Liberty - Protecting civil liberties, promoting human rights

2011 Bills

  • The Police Reform and Social Responsibility Bill will radically reform UK policing. Part 1 will abolish Police Authorities and replace them with directly elected Police and Crime Commissioners serving four year terms. Part 2 of the Bill is concerned with licensing powers and authorities. Part 3 of the Bill concerns protest in Parliament Square.

  • This long-awaited Bill aims to fulfil a Coalition commitment to reverse the erosion of our civil liberties that we have seen in recent years. Heralded by the Deputy Prime Minister as the vehicle by which the Coalition would “restore Britain’s traditions of freedom and fairness”, Liberty had high expectations of the Bill.

  • The Legal Aid, Sentencing and Punishment of Offenders Bill implements two starkly different Government policies. Parts 1 and 2 of the Bill advance short-sighted proposals to reform the system for funding legal advice, assistance and representation in this country. They will decimate the legal aid system, placing justice beyond the reach of many and creating alarming gaps in protection. Part 3 of the Bill will, by contrast, introduce a series of largely fair and sensible measures recognising the limitations of prison as a means of addressing offending behaviour and finding more efficient and effective ways of reducing future criminality.

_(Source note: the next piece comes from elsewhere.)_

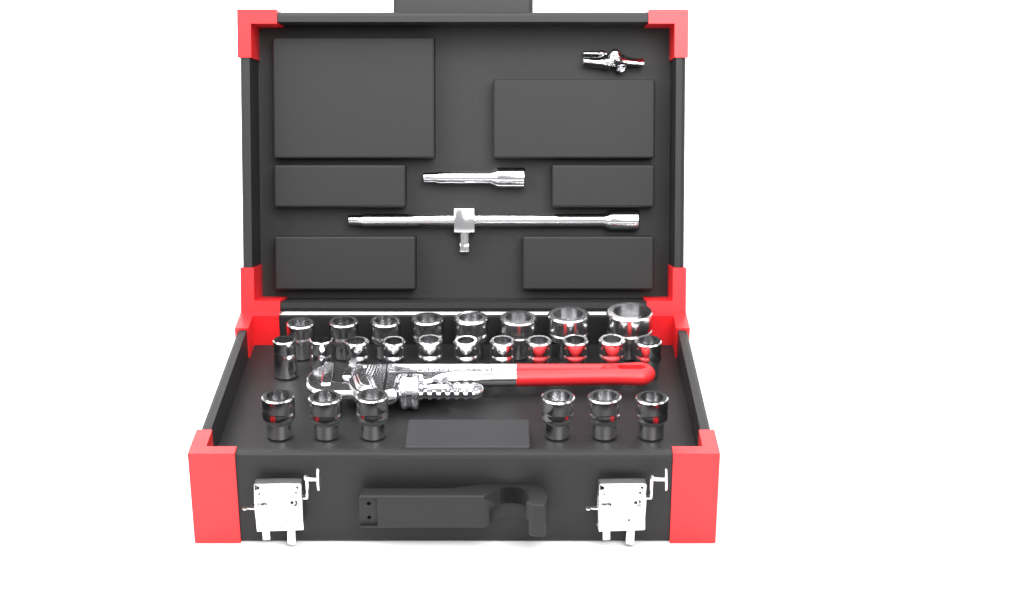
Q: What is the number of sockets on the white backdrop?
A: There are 25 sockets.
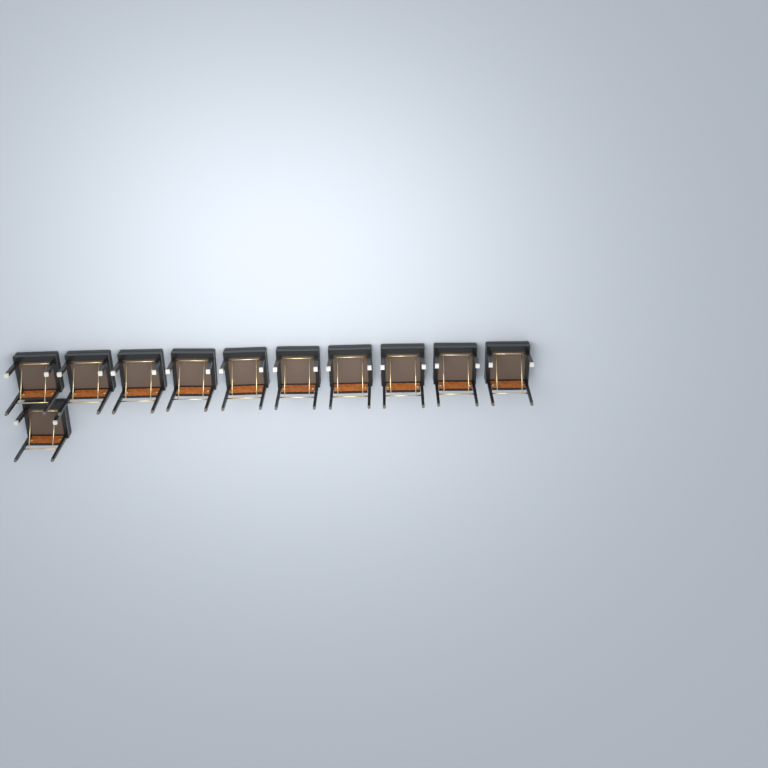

  • The TPIM Bill re-establishes a system of executive imposed measures and mirrors the control order system in all of its most offensive elements. Operating outside of the criminal justice system it seeks to erode constitutional safeguards which protect the right to a fair trial and punish the innocent whilst allowing potentially dangerous people to evade prosecution. This tired policy will only perpetuate a regime which is unfair and puts us all at risk.
  • The Public Bodies Bill confers wide-ranging powers on Ministers to abolish and merge certain public bodies. Allowing a Minister to make an order abolishing or fundamentally restructuring bodies created by established democratic process gives an unacceptably broad power to the executive.